Sonntag, 29. September 2024

mit dem zweiten sieht man besser

Predigt am Sonntag Michaelis, 29.9.2024, über Numeri 22,31-35

Ein Machthaber fühlt sich bedroht.
Eine andere Macht ist an den Grenzen seines Landes aufgetaucht.
Er fürchtet, dass sie ihm wichtige Rohstoffe streitig machen wird.
Er plant einen Präventivschlag:
Er will diese andere Macht angreifen,
bevor sie sich in seiner Nachbarschaft festsetzen kann.

Um seinen Angriff vorzubereiten,
beauftragt er einen Influencer:
Er soll sein Volk gegen die Fremden aufhetzen
und es zu einem Krieg anstacheln.
Die fremde Macht soll er als schwach darstellen,
als feindlich und minderwertig.

* * *

Aufgabe 1
Wen beauftragt der Machthaber in der Predigt, um seinen Angriff vorzubereiten?
Aufgabe 2
Schreib aus der Predigt Wort für Wort ab. Fang bei den Worten "Eine andere Macht" an und hör nach "feindlich und minderwertig." auf.
Aufgabe 3
Führ die Predigt nach ihrem letzten Satz fort.

Aufgelistete Zeilen
* * *

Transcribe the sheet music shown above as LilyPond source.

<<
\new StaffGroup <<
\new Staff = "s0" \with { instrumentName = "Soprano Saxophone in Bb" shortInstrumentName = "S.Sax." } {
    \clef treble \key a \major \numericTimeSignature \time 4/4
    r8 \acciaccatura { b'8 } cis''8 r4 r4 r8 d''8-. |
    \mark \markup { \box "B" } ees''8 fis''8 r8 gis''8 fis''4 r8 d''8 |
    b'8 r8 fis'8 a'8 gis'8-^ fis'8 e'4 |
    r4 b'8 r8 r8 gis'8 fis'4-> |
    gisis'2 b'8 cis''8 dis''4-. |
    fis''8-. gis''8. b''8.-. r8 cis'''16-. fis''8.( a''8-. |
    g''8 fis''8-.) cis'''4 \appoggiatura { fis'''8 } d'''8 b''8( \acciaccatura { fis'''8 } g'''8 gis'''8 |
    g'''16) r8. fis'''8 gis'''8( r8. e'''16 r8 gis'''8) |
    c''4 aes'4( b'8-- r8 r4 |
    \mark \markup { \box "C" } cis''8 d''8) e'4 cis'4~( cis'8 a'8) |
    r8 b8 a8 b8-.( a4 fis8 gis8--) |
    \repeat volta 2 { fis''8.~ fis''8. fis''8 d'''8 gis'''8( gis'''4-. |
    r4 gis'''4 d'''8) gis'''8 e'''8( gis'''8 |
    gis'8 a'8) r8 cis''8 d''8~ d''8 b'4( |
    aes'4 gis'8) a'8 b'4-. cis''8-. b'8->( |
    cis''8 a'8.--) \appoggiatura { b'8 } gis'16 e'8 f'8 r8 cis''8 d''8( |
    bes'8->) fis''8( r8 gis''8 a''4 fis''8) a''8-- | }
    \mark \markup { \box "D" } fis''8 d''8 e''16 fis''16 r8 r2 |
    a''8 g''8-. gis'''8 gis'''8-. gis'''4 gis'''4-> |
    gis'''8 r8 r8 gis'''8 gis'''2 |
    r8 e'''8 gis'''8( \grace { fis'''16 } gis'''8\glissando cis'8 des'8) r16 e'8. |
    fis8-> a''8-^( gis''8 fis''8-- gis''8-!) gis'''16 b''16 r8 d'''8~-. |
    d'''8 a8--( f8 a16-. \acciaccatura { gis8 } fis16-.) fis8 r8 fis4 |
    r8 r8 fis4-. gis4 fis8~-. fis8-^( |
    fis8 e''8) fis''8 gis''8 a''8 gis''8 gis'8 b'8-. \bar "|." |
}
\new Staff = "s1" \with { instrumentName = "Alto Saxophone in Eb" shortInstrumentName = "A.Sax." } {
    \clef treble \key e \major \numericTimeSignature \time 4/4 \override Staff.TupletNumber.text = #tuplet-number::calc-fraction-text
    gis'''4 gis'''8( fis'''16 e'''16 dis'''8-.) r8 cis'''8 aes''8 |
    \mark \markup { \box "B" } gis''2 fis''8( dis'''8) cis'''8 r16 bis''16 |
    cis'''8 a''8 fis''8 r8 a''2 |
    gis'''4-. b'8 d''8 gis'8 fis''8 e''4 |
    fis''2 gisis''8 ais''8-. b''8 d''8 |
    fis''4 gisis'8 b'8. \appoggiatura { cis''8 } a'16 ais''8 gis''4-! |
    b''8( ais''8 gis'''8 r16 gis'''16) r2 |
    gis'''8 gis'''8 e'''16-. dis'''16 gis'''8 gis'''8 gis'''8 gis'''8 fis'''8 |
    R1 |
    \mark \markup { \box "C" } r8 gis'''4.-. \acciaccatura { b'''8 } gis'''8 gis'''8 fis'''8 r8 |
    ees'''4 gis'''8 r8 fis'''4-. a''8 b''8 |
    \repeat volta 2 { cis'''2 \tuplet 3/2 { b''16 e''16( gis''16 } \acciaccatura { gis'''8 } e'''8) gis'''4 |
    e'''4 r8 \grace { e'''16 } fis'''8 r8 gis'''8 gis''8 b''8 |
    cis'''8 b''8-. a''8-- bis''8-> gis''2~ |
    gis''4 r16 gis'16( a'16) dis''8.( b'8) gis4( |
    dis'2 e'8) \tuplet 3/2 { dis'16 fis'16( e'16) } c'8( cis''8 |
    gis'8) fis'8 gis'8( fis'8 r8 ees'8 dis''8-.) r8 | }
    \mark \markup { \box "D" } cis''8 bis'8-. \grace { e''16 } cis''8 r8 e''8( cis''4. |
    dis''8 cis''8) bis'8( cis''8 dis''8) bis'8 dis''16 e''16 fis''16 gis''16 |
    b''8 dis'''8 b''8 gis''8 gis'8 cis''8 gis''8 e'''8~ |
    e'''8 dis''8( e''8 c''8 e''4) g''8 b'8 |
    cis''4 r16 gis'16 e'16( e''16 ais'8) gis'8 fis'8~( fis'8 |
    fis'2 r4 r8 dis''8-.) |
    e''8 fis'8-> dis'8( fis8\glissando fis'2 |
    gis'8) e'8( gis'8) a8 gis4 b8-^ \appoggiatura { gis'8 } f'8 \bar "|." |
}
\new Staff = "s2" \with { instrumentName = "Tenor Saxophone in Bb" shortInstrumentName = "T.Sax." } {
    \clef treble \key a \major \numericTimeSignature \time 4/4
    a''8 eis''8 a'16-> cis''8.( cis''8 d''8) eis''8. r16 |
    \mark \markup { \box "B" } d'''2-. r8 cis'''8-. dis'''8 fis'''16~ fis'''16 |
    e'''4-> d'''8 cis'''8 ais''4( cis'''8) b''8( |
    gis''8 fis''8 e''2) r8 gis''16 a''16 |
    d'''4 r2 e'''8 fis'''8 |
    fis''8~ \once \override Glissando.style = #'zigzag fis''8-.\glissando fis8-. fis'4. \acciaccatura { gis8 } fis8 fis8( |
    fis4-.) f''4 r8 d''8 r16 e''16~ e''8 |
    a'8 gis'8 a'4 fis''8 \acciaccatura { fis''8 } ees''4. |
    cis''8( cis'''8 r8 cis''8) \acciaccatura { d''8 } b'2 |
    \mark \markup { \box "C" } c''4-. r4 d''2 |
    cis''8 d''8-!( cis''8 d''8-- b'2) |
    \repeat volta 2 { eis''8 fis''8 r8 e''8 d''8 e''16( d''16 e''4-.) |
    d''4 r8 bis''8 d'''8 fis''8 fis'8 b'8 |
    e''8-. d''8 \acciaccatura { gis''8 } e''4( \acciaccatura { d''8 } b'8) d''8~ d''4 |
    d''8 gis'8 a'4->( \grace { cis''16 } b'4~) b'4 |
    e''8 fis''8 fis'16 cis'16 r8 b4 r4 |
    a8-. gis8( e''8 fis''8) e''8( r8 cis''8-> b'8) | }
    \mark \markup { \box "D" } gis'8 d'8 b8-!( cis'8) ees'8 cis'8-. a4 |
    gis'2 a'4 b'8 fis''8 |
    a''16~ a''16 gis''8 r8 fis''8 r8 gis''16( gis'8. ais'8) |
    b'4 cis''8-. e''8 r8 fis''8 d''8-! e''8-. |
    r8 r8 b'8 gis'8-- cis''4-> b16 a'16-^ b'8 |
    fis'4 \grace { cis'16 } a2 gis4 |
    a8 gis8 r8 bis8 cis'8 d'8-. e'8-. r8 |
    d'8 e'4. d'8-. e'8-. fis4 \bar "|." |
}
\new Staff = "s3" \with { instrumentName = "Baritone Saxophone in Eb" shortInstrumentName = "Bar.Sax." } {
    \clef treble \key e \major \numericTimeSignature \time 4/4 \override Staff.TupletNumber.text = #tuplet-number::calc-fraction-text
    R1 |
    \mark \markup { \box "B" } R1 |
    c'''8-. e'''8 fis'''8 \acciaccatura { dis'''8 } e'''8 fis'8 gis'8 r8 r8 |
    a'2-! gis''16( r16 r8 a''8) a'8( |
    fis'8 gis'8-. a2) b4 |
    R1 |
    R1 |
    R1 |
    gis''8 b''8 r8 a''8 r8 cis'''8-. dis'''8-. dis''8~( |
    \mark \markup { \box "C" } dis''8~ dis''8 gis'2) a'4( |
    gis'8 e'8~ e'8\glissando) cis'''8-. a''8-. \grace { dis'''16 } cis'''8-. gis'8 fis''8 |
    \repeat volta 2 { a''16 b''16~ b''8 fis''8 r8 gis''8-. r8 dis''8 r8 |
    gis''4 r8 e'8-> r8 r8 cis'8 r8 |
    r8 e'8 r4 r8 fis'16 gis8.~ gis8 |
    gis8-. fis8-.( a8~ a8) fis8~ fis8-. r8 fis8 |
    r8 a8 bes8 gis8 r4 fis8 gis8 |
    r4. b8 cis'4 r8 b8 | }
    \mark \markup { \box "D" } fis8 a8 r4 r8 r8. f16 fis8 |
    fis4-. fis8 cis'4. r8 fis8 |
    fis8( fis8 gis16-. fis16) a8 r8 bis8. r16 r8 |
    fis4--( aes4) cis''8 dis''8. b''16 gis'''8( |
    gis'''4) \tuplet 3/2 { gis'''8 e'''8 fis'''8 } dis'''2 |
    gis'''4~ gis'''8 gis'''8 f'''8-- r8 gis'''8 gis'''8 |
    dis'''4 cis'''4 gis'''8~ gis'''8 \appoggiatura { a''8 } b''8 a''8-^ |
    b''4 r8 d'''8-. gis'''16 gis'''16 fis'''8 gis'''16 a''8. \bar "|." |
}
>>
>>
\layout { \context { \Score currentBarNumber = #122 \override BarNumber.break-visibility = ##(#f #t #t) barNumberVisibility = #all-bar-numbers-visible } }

* * *

Endgültige Antwort 1
Einen Influencer.

Endgültige Antwort 2
Eine andere Macht ist an den Grenzen seines Landes aufgetaucht.
Er fürchtet, dass sie ihm wichtige Rohstoffe streitig machen wird.
Er plant einen Präventivschlag:
Er will diese andere Macht angreifen,
bevor sie sich in seiner Nachbarschaft festsetzen kann.

Um seinen Angriff vorzubereiten,
beauftragt er einen Influencer:
Er soll sein Volk gegen die Fremden aufhetzen
und es zu einem Krieg anstacheln.
Die fremde Macht soll er als schwach darstellen,
als feindlich und minderwertig.

Endgültige Antwort 3
So will der Machthaber sich einen Vorteil verschaffen,
damit er die Fremden besiegen kann.

Der Machthaber heißt Balak, König der Moabiter,
die in Palästina lebten.
Die fremde Macht, die an seinen Grenzen auftaucht,
ist das Volk Israel, dessen Fluchtweg 
aus Ägypten durchs Land Moab führt.
Und der Influencer, der die Israeliten schlecht machen soll,
ist Bileam, der aus Aram stammt, dem heutigen Iran.

Bileam lässt sich darauf ein,
gegen das Volk Israel zu agitieren
und reist dazu nach Moab, zu König Balak.
Aber seine Eselin, auf der er reitet,
weicht von der Straße ab und rennt querfeldein.
Nur mit Schlägen kann er sie auf den Weg zurück bringen.

Der Weg wird enger, von Mauern gesäumt.
Wieder weicht seine Eselin aus.
Ganz eng drückt sie sich an der Mauer entlang,
sodass Bileams Fuß eingequetscht wird.
Voller Wut schlägt er sie noch mehr,
bis sie endlich wieder in der Mitte des Weges läuft.

Schließlich verengt sich der Weg so sehr,
dass kein Ausweichen mehr möglich ist,
weder zur Rechten noch zur Linken.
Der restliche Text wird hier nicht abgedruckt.